Roger’s role at the UN, referred to above, came about because the then leader of Amnesty International’s campaign for worldwide abolition of the death penalty, Eric Prokosch, was asked by the UN Secretariat to find a criminologist to work with them on this issue. While American death penalty scholars were focused on laws, policies and practices within the borders of the United States, and some UK criminologists couldn’t see the point in researching an obsolete punishment, Roger was interested in developing a global perspective.

But while his entry into death penalty scholarship came via Amnesty International, his empirical research was developed along with The DPP. The absence of empirical criminological and socio-legal research in all but a very few retentionist jurisdictions other than the United States had been a serious impediment to greater knowledge about how the death penalty is administered worldwide. In 2003, this began to change as Roger was commissioned by The DPP to undertake empirical studies on the death penalty, including on the use of the death penalty in Trinidad and Tobago, a country with an exceptionally high homicide rate which still retained the mandatory death penalty for murder.
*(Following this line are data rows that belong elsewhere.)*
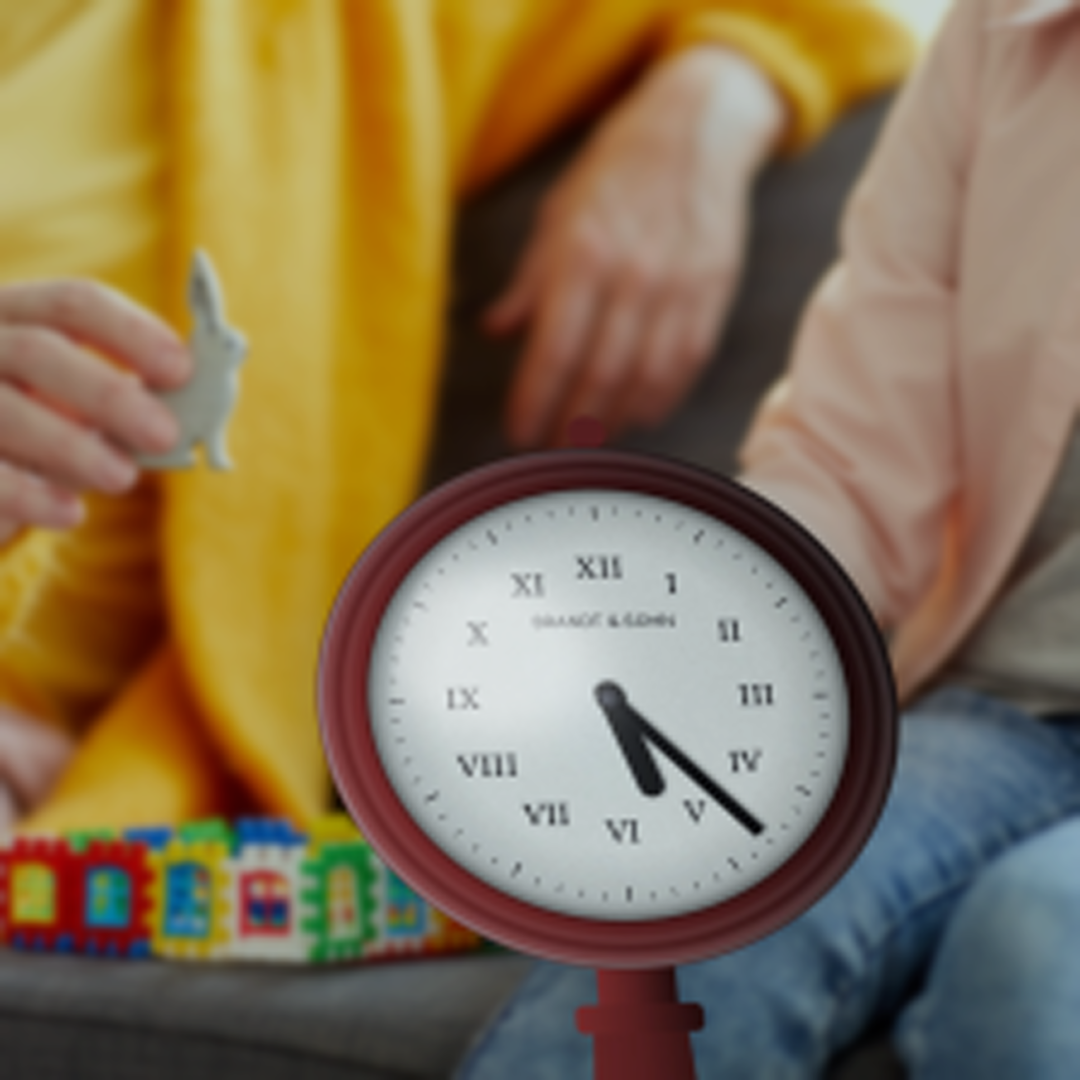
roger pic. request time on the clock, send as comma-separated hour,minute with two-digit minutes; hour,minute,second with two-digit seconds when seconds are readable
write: 5,23
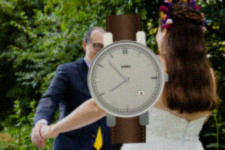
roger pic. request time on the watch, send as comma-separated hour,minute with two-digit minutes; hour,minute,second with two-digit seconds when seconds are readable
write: 7,53
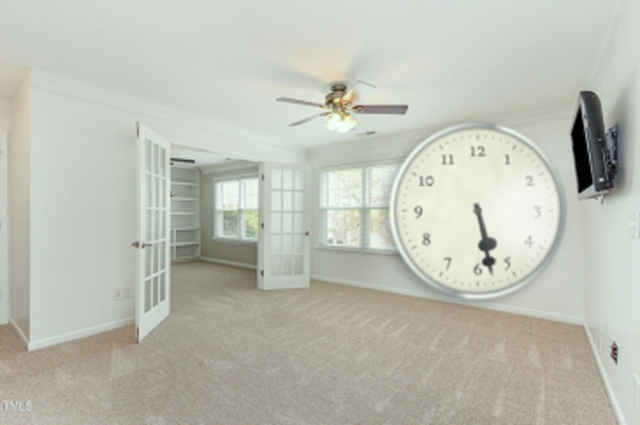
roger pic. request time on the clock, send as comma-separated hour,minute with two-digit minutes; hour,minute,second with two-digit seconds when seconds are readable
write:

This project marked the start of a long and fruitful relationship during which time Roger and, more recently, I collaborated with The DPP on empirical research on the death penalty in Asia, Africa, and The Caribbean. The reports produced have influenced practitioners and policymakers and have the potential to influence governments, as we saw most recently when the President of Zimbabwe wrote the Foreword to our report on opinion formers views on the death penalty. He stated that “It is my sincere hope that, in the near future, Zimbabwe will formally abolish the penalty by removing it from our statute books.” It is my sincere hope too, but while we wait for that to happen, those of us involved in the work of the DPRU will continue to educate ourselves on death penalty laws and practices worldwide and to encourage death penalty scholarship more widely.

We will develop theoretical, empirical and policy-relevant research on the death penalty and, importantly, produce and disseminate knowledge in cooperation with civil society, charities, legal practitioners and local academics in those countries where research is ongoing. We will do this working with our partner organisations in Pakistan, India, Indonesia, Malaysia, Taiwan, Australia, Iran, Singapore and beyond, but in particular with The DPP. We hope to develop our network of scholars, practitioners, campaigners, and others interested in the death penalty and invite them to contribute to our work, using this blog as a mechanism for engagement and education. We welcome contributions to our new blog, so, do get in touch!

Carolyn Hoyle, Director of the DPRU

[1] The death penalty for arson in the Royal Dockyards was abolished by the Criminal Damage Act 1971. The death penalty was completely abolished in the United Kingdom in 1998, with enactment of the Crime and Disorder Act 1998, s 36 and with the Human Rights Act 1998, s 21(5).

[2] For an engaging study of the events that led to abolition, see J. B. Knowles QC, The Abolition of the Death Penalty in the United Kingdom, The Death Penalty Project, 2015.